Methods
A retrospective review of general medical and surgical patients on four wards prescribed one or more IV antimicrobials for ≥48 hours was undertaken over two months (29 October to 21 December 2018). Patients were identified via electronic prescribing records and excluded if: antimicrobial(s) were prescribed for a non-infective condition; infection required a prolonged course of IV treatment (e.g. endocarditis); patient unable to take oral therapy or no oral option available; patient transferred to another ward, hospital or outpatient parenteral antimicrobial therapy; or patient died during IV antimicrobial therapy.
An IV antimicrobial course was defined as receiving one or more IV antimicrobials. If the timing of IV-oral-switch was deemed inappropriate for one agent in a combination, the entire course was considered inappropriate.

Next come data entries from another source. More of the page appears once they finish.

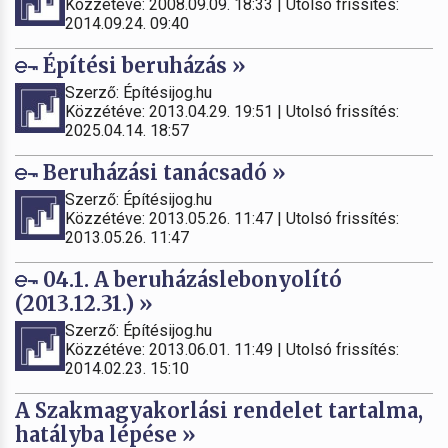
Közzétéve: 2008.09.09. 18:33 | Utolsó frissítés:
2014.09.24. 09:40
Építési beruházás »
Szerző: Építésijog.hu
Közzétéve: 2013.04.29. 19:51 | Utolsó frissítés:
2025.04.14. 18:57
Beruházási tanácsadó »
Szerző: Építésijog.hu
Közzétéve: 2013.05.26. 11:47 | Utolsó frissítés:
2013.05.26. 11:47
04.1. A beruházáslebonyolító
(2013.12.31.) »
Szerző: Építésijog.hu
Közzétéve: 2013.06.01. 11:49 | Utolsó frissítés:
2014.02.23. 15:10
A Szakmagyakorlási rendelet tartalma,
hatályba lépése »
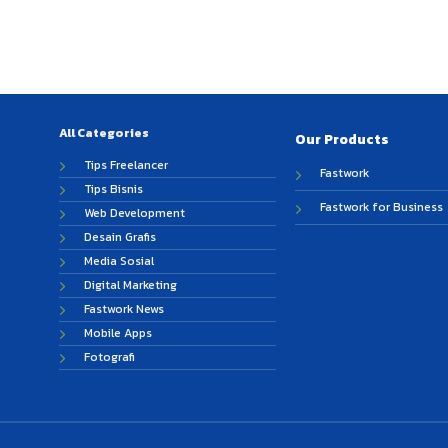
All Categories
Our Products
Tips Freelancer
Fastwork
Tips Bisnis
Fastwork for Business
Web Development
Desain Grafis
Media Sosial
Digital Marketing
Fastwork News
Mobile Apps
Fotografi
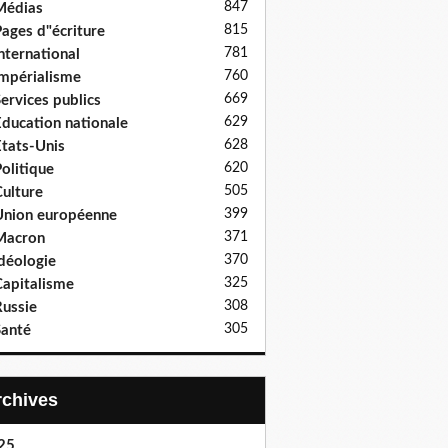
847
Médias
815
ages d"écriture
781
nternational
760
mpérialisme
669
ervices publics
629
ducation nationale
628
tats-Unis
620
olitique
505
ulture
399
nion européenne
371
Macron
370
déologie
325
apitalisme
308
ussie
305
anté
Archives
25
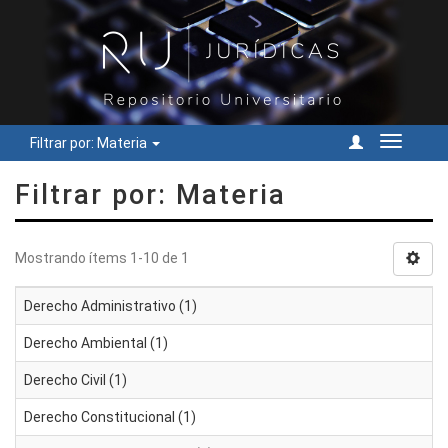
Filtrar por: Materia
Cambiar
navegac
Filtrar por: Materia
Mostrando ítems 1-10 de 1
Derecho Administrativo (1)
Derecho Ambiental (1)
Derecho Civil (1)
Derecho Constitucional (1)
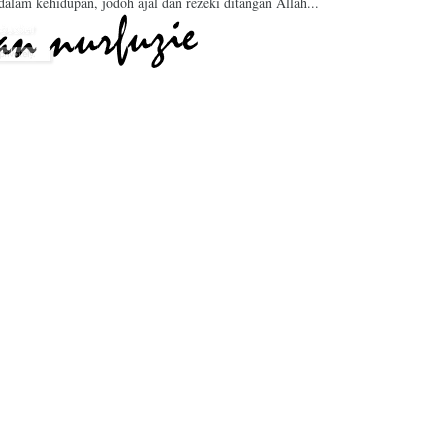
 dalam kehidupan, jodoh ajal dan rezeki ditangan Allah...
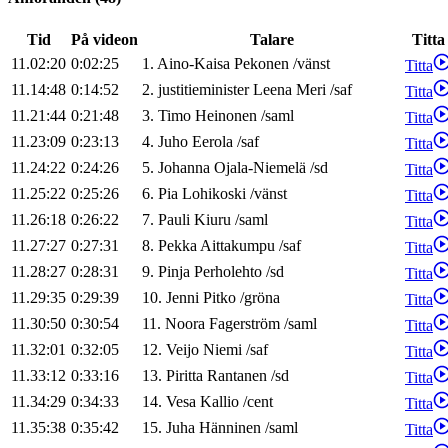
Tid
På videon
Talare
Titta
11.02:20
0:02:25
1
.
Aino-Kaisa
Pekonen
/
vänst
Titta
11.14:48
0:14:52
2
.
justitieminister
Leena
Meri
/
saf
Titta
11.21:44
0:21:48
3
.
Timo
Heinonen
/
saml
Titta
11.23:09
0:23:13
4
.
Juho
Eerola
/
saf
Titta
11.24:22
0:24:26
5
.
Johanna
Ojala-Niemelä
/
sd
Titta
11.25:22
0:25:26
6
.
Pia
Lohikoski
/
vänst
Titta
11.26:18
0:26:22
7
.
Pauli
Kiuru
/
saml
Titta
11.27:27
0:27:31
8
.
Pekka
Aittakumpu
/
saf
Titta
11.28:27
0:28:31
9
.
Pinja
Perholehto
/
sd
Titta
11.29:35
0:29:39
10
.
Jenni
Pitko
/
gröna
Titta
11.30:50
0:30:54
11
.
Noora
Fagerström
/
saml
Titta
11.32:01
0:32:05
12
.
Veijo
Niemi
/
saf
Titta
11.33:12
0:33:16
13
.
Piritta
Rantanen
/
sd
Titta
11.34:29
0:34:33
14
.
Vesa
Kallio
/
cent
Titta
11.35:38
0:35:42
15
.
Juha
Hänninen
/
saml
Titta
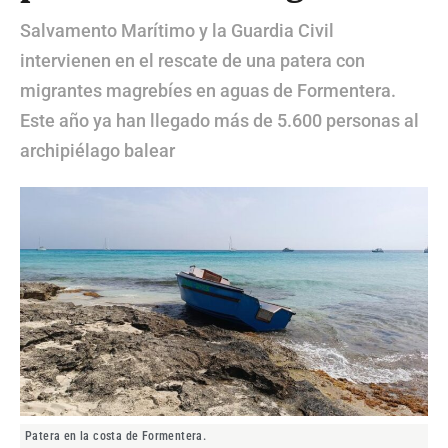
Salvamento Marítimo y la Guardia Civil
intervienen en el rescate de una patera con
migrantes magrebíes en aguas de Formentera.
Este año ya han llegado más de 5.600 personas al
archipiélago balear
Patera en la costa de Formentera.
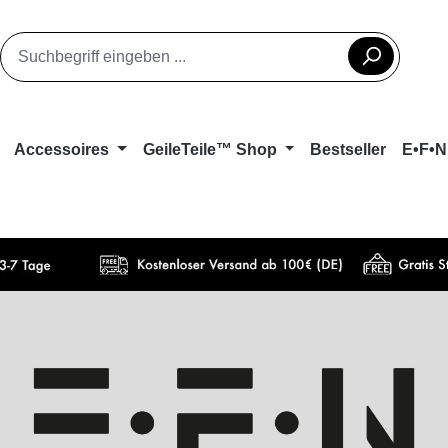
Accessoires
GeileTeile™ Shop
Bestseller
E•F•N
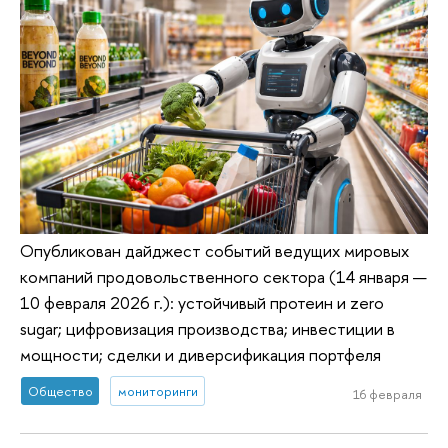
Опубликован дайджест событий ведущих мировых
компаний продовольственного сектора (14 января —
10 февраля 2026 г.): устойчивый протеин и zero
sugar; цифровизация производства; инвестиции в
мощности; сделки и диверсификация портфеля
Общество
мониторинги
16 февраля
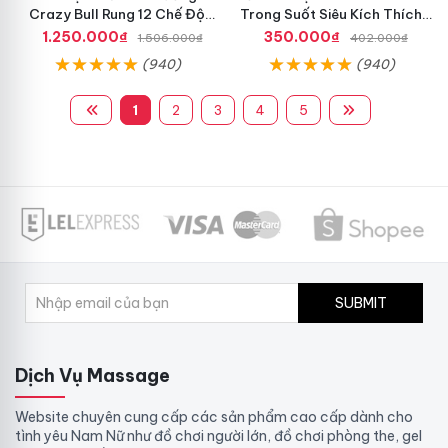
Crazy Bull Rung 12 Chế Độ
Trong Suốt Siêu Kích Thích
Siêu Mạnh
Nam Giới
1.250.000₫
350.000₫
1.506.000₫
402.000₫
(940)
(940)
1
2
3
4
5
SUBMIT
Dịch Vụ Massage
Website chuyên cung cấp các sản phẩm cao cấp dành cho
tình yêu Nam Nữ như đồ chơi người lớn, đồ chơi phòng the, gel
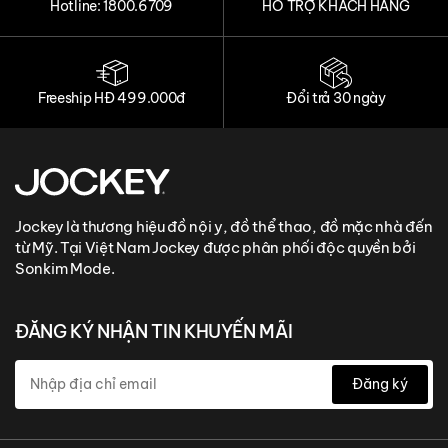
Hotline: 1800.6709
HỖ TRỢ KHÁCH HÀNG
Freeship HĐ 499.000đ
Đổi trả 30 ngày
Jockey là thương hiệu đồ nội y, đồ thể thao, đồ mặc nhà đến
từ Mỹ. Tại Việt Nam Jockey được phân phối độc quyền bởi
Sonkim Mode.
ĐĂNG KÝ NHẬN TIN KHUYẾN MÃI
Đăng ký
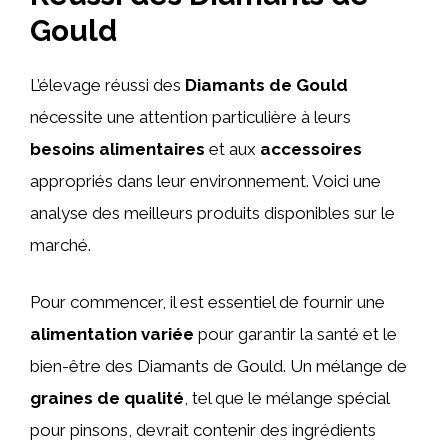
Gould
L’élevage réussi des
Diamants de Gould
nécessite une attention particulière à leurs
besoins alimentaires
et aux
accessoires
appropriés dans leur environnement. Voici une
analyse des meilleurs produits disponibles sur le
marché.
Pour commencer, il est essentiel de fournir une
alimentation variée
pour garantir la santé et le
bien-être des Diamants de Gould. Un mélange de
graines de qualité
, tel que le mélange spécial
pour pinsons, devrait contenir des ingrédients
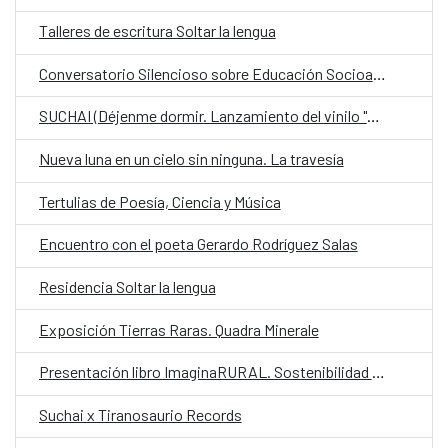
Talleres de escritura Soltar la lengua
Conversatorio Silencioso sobre Educación Socioambiental
SUCHAI (Déjenme dormir. Lanzamiento del vinilo "Bronce")
Nueva luna en un cielo sin ninguna. La travesía
Tertulias de Poesía, Ciencia y Música
Encuentro con el poeta Gerardo Rodríguez Salas
Residencia Soltar la lengua
Exposición Tierras Raras. Quadra Minerale
Presentación libro ImaginaRURAL. Sostenibilidad Biocultural de los Territorios Rurales
Suchai x Tiranosaurio Records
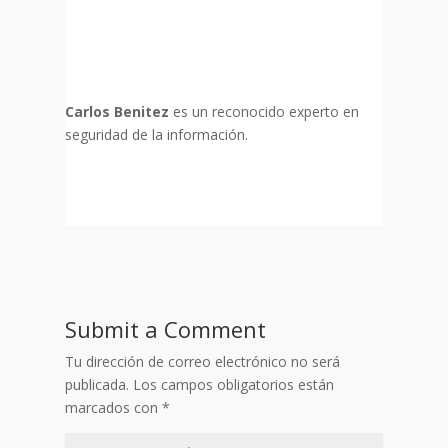
Carlos Benitez
es un reconocido experto en
seguridad de la información.
Submit a Comment
Tu dirección de correo electrónico no será
publicada.
Los campos obligatorios están
marcados con
*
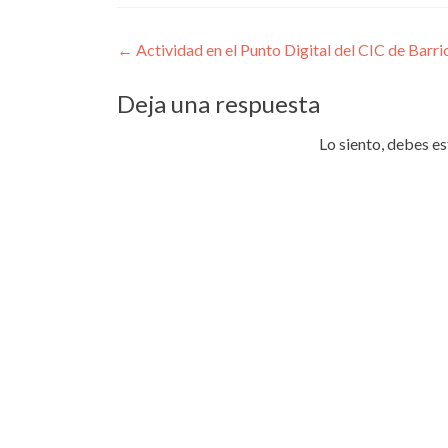
Navegación
←
Actividad en el Punto Digital del CIC de Barr
de
Deja una respuesta
entradas
Lo siento, debes e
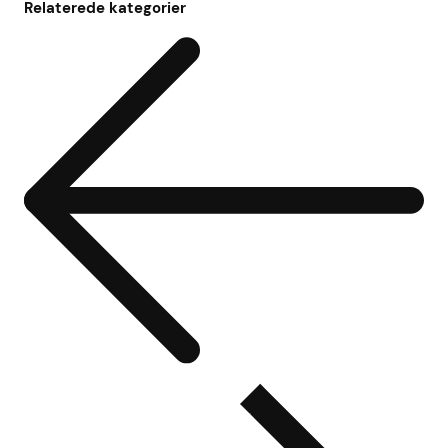
Relaterede kategorier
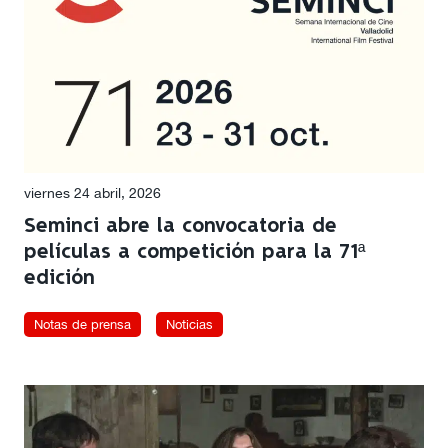
viernes 24 abril, 2026
Seminci abre la convocatoria de
películas a competición para la 71ª
edición
Notas de prensa
Noticias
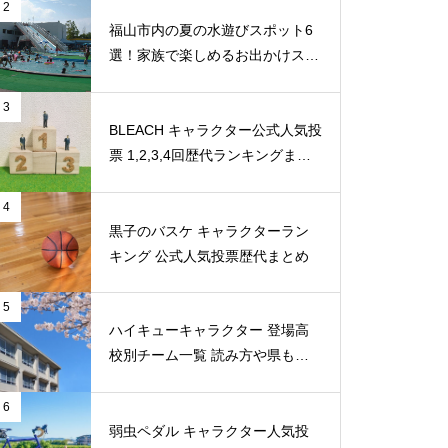
2
福山市内の夏の水遊びスポット6
選！家族で楽しめるお出かけスポ
ット
3
BLEACH キャラクター公式人気投
票 1,2,3,4回歴代ランキングまと
め
4
黒子のバスケ キャラクターラン
キング 公式人気投票歴代まとめ
5
ハイキューキャラクター 登場高
校別チーム一覧 読み方や県もま
とめ
6
弱虫ペダル キャラクター人気投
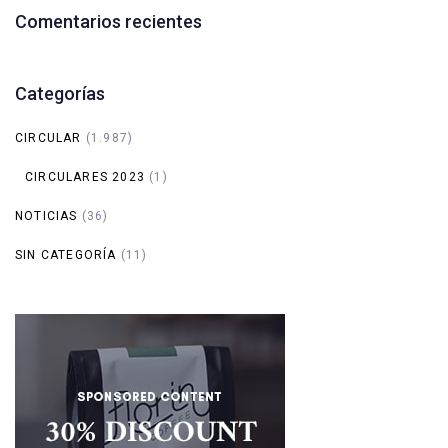
Comentarios recientes
Categorías
CIRCULAR
(1.987)
CIRCULARES 2023
(1)
NOTICIAS
(36)
SIN CATEGORÍA
(11)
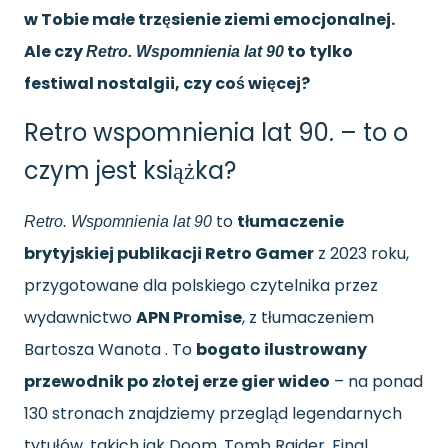
w Tobie małe trzęsienie ziemi emocjonalnej.
Ale czy
to tylko
Retro. Wspomnienia lat 90
festiwal nostalgii, czy coś więcej?
Retro wspomnienia lat 90. – to o
czym jest książka?
to
tłumaczenie
Retro. Wspomnienia lat 90
brytyjskiej publikacji Retro Gamer
z 2023 roku,
przygotowane dla polskiego czytelnika przez
wydawnictwo
APN Promise
, z tłumaczeniem
Bartosza Wanota . To
bogato ilustrowany
przewodnik po złotej erze gier wideo
– na ponad
130 stronach znajdziemy przegląd legendarnych
tytułów, takich jak Doom, Tomb Raider, Final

Data was collected from patients’ electronic medical records and included: variables listed in the IV-oral-switch guideline (Supplement), infection type, antimicrobial(s) prescribed, antimicrobial allergy history, microbiology test results and total duration of therapy (IV plus oral). The timing of IV-oral-switch, choice of oral antimicrobial(s), and total duration of therapy were assessed by an ID pharmacist and ID physician against local and national antimicrobial prescribing guidelines [8].
The primary outcome was the proportion of patients switched to oral antimicrobial(s) within 24 hours of meeting switch criteria. Secondary outcomes were: median number of days of IV antimicrobial(s) before IV-oral-switch, time delay to switch (difference in days between the actual switch date and 24 hours after meeting switch criteria), appropriateness of choice of oral alternative(s), and total duration of antimicrobial therapy (IV plus oral). All outcomes were compared across medical and surgical patients to identify differences in IV-oral-switch and total duration of therapy. Statistical analyses were performed using Microsoft Excel (2016) and Stata version 15. Ethical approval was obtained from the Austin Health Human Research Ethics Committee (LNR/18/Austin/369) and Monash University Human Research Ethics Committee (18733).